不器用上司のアメとムチ
「本当は……まだ、好きなのに……」
京介さんにすがったのは、久我さんにまた拒まれることが怖かったからだ。
その結果、あたしは京介さんの手のひらの上で踊らされ、そしてゴミみたいに捨てられた……
副社長秘書という立場を“逃げ”の手段にしようとしたあたしへの、天罰なのかもしれないね……
あたしはじぶんをあざ笑うように息を漏らし、人知れず浮かんだ涙を押し付けるように、目の前のベッドの、久我さんにかけられた清潔な布団に顔を埋めた。
「起きてよ……久我さん」
震える声で、頼み込むように呟く。
「あたしのこと抱いて後悔してないって言いましたよね……あれは、どういう意味なの……?」
こんなことになるなら、あの時ちゃんと話の続きを聞いておくんだった。
久我さんが何を考えているのか、知ろうとすればよかった……
「教えて、よぉ……」
真っ白な布団のカバーに、あたしの涙がどんどん染みこんでいく。
声を殺そうとしても、自分じゃコントロールできないくらいに大きな泣き声が出てしまう。

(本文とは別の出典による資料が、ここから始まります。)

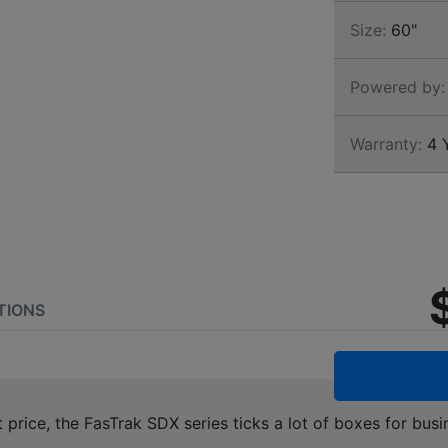
Size:
60"
Powered by:
Warranty:
4 Y
TIONS
t price, the FasTrak SDX series ticks a lot of boxes for 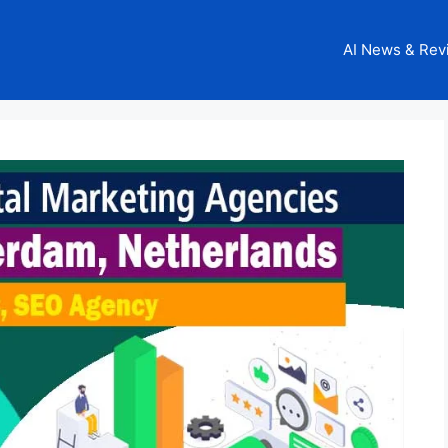
AI News & Rev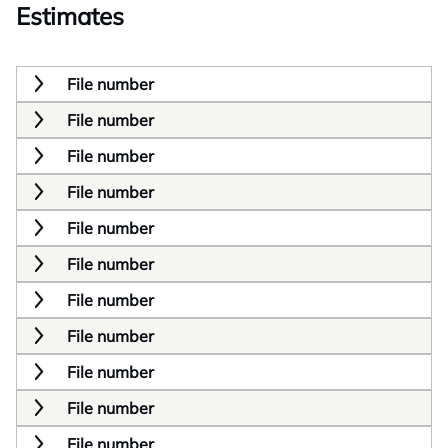
Estimates
File number
File number
File number
File number
File number
File number
File number
File number
File number
File number
File number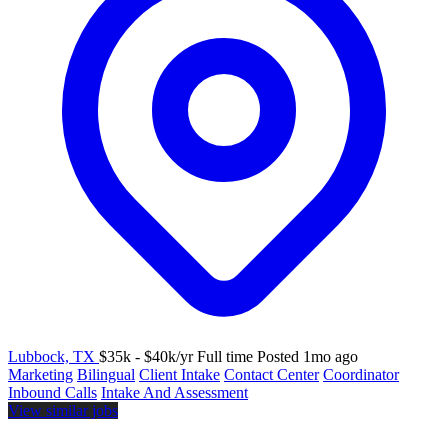
Lubbock, TX
$35k - $40k/yr
Full time
Posted 1mo ago
Marketing
Bilingual
Client Intake
Contact Center
Coordinator
Inbound Calls
Intake And Assessment
View similar jobs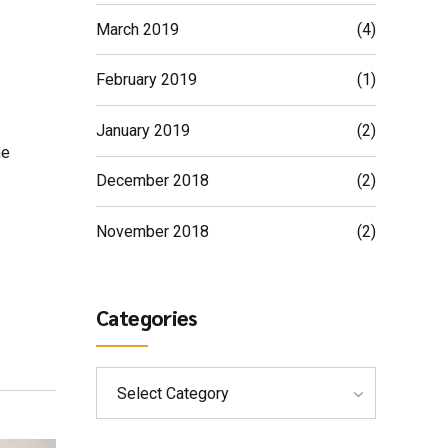
March 2019
(4)
February 2019
(1)
January 2019
(2)
ne
December 2018
(2)
November 2018
(2)
Categories
Select Category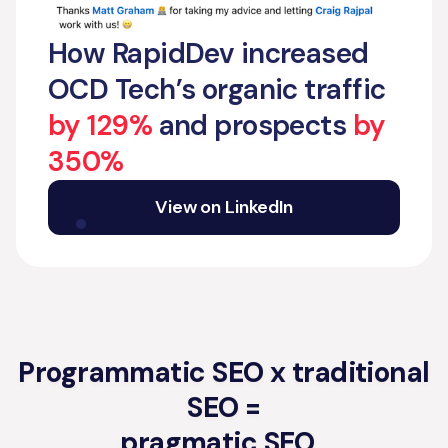
How RapidDev increased
OCD Tech’s organic traffic
by 129%
and prospects
by
350%
View on LinkedIn
Programmatic SEO x traditional
SEO =
pragmatic SEO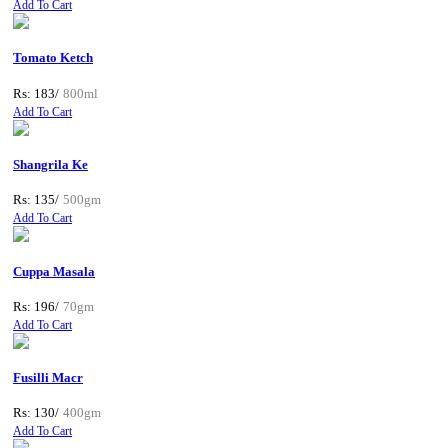
Add To Cart
Tomato Ketch
Rs: 183/
800ml
Add To Cart
Shangrila Ke
Rs: 135/
500gm
Add To Cart
Cuppa Masala
Rs: 196/
70gm
Add To Cart
Fusilli Macr
Rs: 130/
400gm
Add To Cart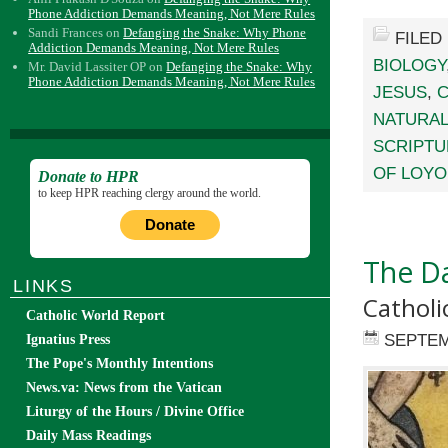
Phone Addiction Demands Meaning, Not Mere Rules
Sandi Frances
on
Defanging the Snake: Why Phone
FILED
Addiction Demands Meaning, Not Mere Rules
BIOLOGY
Mr. David Lassiter OP
on
Defanging the Snake: Why
Phone Addiction Demands Meaning, Not Mere Rules
JESUS
,
C
NATURAL
SCRIPTU
OF LOYO
Donate to HPR
to keep HPR reaching clergy around the world.
Donate
The Da
LINKS
Catholi
Catholic World Report
SEPTEM
Ignatius Press
The Pope's Monthly Intentions
News.va: News from the Vatican
Liturgy of the Hours / Divine Office
Daily Mass Readings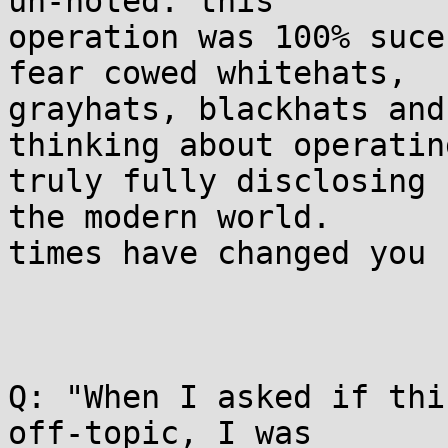
un-noted: this

operation was 100% suce
fear cowed whitehats,

grayhats, blackhats and
thinking about operating
truly fully disclosing 
the modern world.

times have changed you 
Q: "When I asked if thi
off-topic, I was
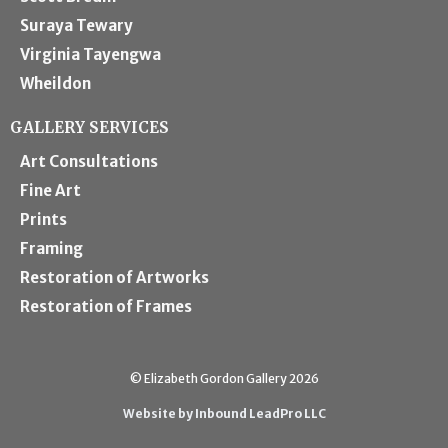
Suraya Tewary
Virginia Tayengwa
Wheildon
GALLERY SERVICES
Art Consultations
Fine Art
Prints
Framing
Restoration of Artworks
Restoration of Frames
© Elizabeth Gordon Gallery 2026
Website by Inbound LeadPro LLC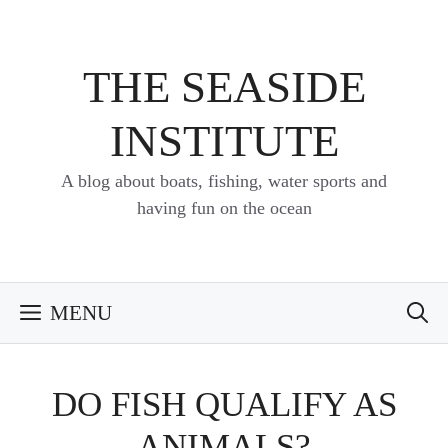
Skip
to
content
THE SEASIDE
INSTITUTE
A blog about boats, fishing, water sports and
having fun on the ocean
MENU
DO FISH QUALIFY AS
ANIMALS?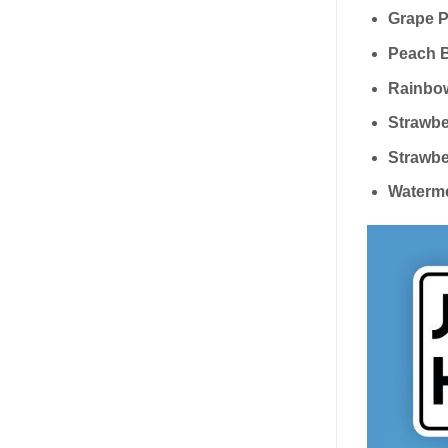
Grape P
Peach B
Rainbow
Strawbe
Strawbe
Waterme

そのままひっく、ひっくと肩を震わせながら、しばらく布団を握りしめていると……
突然、ふわり、頭の上に、あたたかいものが触れた。
そして……
「――お前のことが好きだって意味に、決まってるだろ」
その低く、かすれた愛しい人の声が……
悲しみに暮れるあたしを、優しく包み込んだ。